Stored items
....................

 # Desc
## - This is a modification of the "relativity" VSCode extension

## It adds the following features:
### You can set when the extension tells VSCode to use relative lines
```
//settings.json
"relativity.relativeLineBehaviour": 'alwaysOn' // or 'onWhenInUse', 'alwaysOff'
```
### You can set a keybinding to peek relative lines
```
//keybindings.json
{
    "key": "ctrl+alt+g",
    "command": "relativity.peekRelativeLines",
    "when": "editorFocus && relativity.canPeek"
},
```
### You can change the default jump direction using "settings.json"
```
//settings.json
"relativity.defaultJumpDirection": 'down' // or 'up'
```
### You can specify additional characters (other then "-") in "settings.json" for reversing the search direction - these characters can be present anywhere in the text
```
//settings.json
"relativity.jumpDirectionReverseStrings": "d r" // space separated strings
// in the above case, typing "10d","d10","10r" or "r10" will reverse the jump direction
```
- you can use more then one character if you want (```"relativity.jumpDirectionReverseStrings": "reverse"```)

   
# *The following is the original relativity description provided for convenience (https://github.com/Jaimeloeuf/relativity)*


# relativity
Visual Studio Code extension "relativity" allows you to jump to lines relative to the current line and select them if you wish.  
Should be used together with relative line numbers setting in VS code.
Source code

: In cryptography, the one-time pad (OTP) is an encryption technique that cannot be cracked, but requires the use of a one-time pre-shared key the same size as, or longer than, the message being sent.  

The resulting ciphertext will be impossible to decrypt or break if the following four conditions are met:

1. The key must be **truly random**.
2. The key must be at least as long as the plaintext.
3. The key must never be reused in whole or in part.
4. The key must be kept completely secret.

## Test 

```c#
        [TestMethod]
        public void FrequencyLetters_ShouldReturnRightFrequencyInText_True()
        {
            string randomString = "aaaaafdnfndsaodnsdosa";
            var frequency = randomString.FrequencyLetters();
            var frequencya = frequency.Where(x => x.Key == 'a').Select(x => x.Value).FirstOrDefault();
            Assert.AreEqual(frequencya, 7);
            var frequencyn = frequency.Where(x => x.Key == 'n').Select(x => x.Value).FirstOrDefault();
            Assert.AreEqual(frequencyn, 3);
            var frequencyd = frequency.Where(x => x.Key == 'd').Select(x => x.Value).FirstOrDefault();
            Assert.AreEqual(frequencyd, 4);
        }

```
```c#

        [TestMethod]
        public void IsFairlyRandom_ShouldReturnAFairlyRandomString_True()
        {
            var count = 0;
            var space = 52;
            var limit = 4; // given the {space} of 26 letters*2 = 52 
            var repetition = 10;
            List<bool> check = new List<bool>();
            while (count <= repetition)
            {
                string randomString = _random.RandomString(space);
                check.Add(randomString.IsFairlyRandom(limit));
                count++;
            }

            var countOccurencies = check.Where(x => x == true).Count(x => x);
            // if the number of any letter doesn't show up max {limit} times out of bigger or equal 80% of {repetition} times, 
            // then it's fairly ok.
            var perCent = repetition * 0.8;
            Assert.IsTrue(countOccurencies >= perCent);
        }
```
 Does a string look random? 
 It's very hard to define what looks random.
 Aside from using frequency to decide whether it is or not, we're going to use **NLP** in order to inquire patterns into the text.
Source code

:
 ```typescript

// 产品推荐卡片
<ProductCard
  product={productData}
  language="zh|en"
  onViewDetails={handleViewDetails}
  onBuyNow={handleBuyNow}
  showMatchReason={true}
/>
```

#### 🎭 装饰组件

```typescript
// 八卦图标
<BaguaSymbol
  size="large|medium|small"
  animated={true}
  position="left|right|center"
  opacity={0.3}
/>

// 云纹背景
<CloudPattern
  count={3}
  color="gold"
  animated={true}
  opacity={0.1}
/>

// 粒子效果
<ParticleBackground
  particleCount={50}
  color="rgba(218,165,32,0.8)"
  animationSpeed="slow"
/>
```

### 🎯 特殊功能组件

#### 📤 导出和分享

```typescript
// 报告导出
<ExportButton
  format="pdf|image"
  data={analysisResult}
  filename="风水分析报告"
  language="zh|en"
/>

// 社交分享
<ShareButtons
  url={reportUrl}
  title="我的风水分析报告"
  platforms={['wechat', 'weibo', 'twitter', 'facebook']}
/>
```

....................

_EXERCISE DESCRIPTION_
Collect every line from the records above that contains the word "countOccurencies".

_RESULT OF THE TASK_
            var countOccurencies = check.Where(x => x == true).Count(x => x);
            Assert.IsTrue(countOccurencies >= perCent);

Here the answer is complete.